Date: November 24, 2003

WASHINGTON, DC –The FAA Reauthorization Bill passed by the Senate on Friday contained a historic provision to certify flight attendants in their safety role onboard the aircraft, and created a study of aircraft air quality problems. However, a provision added in the conference report stripped the Transportation Security Administration’s directive to create a basic, mandatory flight attendant security training program for airlines to follow.

“This is a bittersweet victory for flight attendants. Certification of flight attendants, who are solely responsible for safety in the aircraft cabin, is long overdue,” said AFA International President Patricia Friend. “Until this legislation passed, flight attendants were the only safety-sensitive aviation employees that did not have the FAA certify the successful completion of their required safety training.”

Under the law, all current flight attendants will be certified upon passage of the legislation. The FAA has up to one year to provide flight attendants with proof of their certification and up to 120 days to provide certification to new flight attendants after they have successfully passed their required FAA training.

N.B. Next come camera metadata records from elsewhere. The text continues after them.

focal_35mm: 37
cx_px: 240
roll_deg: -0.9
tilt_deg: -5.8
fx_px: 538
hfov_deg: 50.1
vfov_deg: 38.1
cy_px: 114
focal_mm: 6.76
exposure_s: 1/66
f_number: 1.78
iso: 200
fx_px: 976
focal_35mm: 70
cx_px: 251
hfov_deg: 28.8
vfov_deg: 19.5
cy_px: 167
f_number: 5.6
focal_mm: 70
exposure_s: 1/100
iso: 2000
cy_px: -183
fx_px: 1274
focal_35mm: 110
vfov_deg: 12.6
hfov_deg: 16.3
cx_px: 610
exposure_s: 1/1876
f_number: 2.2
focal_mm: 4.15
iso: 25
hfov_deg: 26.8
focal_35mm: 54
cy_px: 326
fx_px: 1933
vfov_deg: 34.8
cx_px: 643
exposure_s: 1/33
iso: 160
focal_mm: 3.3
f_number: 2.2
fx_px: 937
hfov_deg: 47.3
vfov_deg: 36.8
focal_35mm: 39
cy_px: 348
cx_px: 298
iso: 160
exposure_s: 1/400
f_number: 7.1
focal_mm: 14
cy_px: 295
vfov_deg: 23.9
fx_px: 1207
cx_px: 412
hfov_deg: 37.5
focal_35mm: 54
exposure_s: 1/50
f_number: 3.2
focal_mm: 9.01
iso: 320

The FAA Reauthorization also directed the FAA to study the effects of poor air quality on board aircraft. The law calls for the agency to monitor air quality problems on board the aircraft, including the monitoring of ozone on a select number of flights, analyze samples of residue from aircraft ventilation ducts and filters after an air quality incident, analyze and study cabin pressurization and establish an air quality incident reporting system.

While certification and the air quality study are significant victories for flight attendants, the legislation also set a dangerous course by stripping language that would have required the Transportation Security Administration to establish industry wide standards for the basic, mandatory flight attendant security training.

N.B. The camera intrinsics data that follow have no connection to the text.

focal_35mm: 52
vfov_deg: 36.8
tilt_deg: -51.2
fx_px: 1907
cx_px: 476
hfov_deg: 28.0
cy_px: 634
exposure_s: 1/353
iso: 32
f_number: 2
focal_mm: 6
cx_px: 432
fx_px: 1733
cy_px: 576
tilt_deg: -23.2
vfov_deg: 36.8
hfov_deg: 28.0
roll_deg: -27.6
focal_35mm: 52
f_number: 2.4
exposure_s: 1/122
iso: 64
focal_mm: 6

Currently, domestic airlines only need to provide two hours of security training to qualify as “TSA approved” and international carriers only need to provide four hours. These already dangerously low standards are in danger of being eroded further without a standardized program. Under airline pressure, the TSA has already granted waivers to further reduce the minimum two to four hours of training provided, and some carriers have asked for security training components to be moved into home study packets. Carriers are not required and often do not offer any hands on training to their flight attendants.

“While flight attendant safety and health certainly made some significant gains in this legislation, flight attendant security training fell victim to the partisan politics and anti-worker bias shown by the Republican Leadership in Congress,” said Friend. “The airlines who curry favor with this Administration and Congress have once again succeeded in allowing the airline’s bottom-line mentality to make decisions on aircraft security.”